* _Your instructions_
Go to the line below containing "Final project for" and print exactly from there through the line containing "The working RMD", both included. Print nothing else.

* _Extracted material_
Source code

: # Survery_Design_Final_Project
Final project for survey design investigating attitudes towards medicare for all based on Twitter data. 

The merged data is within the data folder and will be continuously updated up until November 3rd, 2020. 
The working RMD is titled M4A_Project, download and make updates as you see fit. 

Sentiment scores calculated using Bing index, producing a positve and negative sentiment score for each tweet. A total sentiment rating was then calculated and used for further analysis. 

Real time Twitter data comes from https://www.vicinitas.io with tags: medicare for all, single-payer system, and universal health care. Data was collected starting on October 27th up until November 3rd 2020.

* _Output_
Final project for survey design investigating attitudes towards medicare for all based on Twitter data. 

The merged data is within the data folder and will be continuously updated up until November 3rd, 2020. 
The working RMD is titled M4A_Project, download and make updates as you see fit. 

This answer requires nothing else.